[Task objective]: The records below need to come back exactly as they are, pictures omitted.

[Task material]:
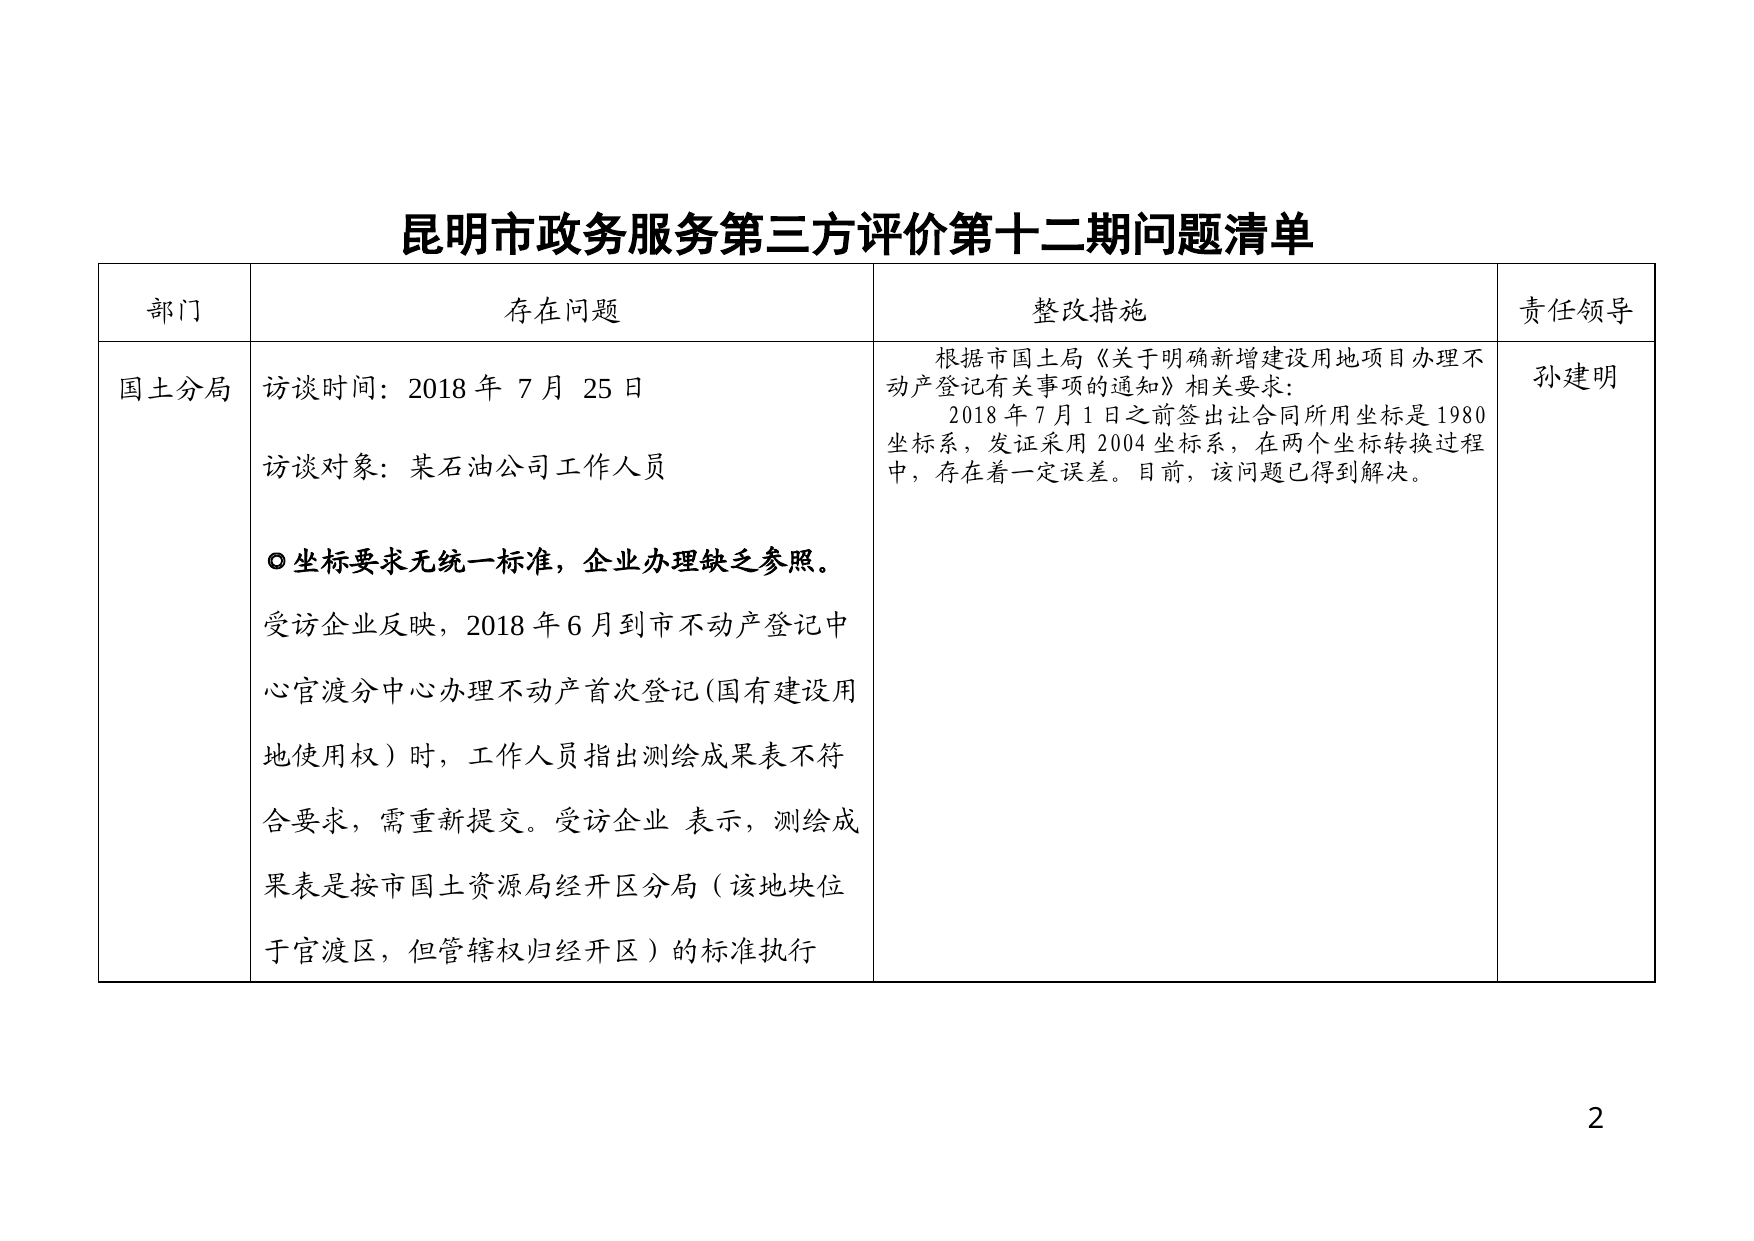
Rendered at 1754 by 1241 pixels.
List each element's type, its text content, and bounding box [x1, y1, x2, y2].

text 昆明市政务服务第三方评价第十二期问题清单 [150, 198, 1604, 263]
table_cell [874, 342, 1497, 981]
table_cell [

[Solution below]:
Rendered at 1754 by 1241 pixels.
List each element's type, its text content, and bounding box [x1, y1, x2, y2].

text 昆明市政务服务第三方评价第十二期问题清单 [150, 198, 1604, 263]
table_cell [874, 342, 1497, 981]
table_cell [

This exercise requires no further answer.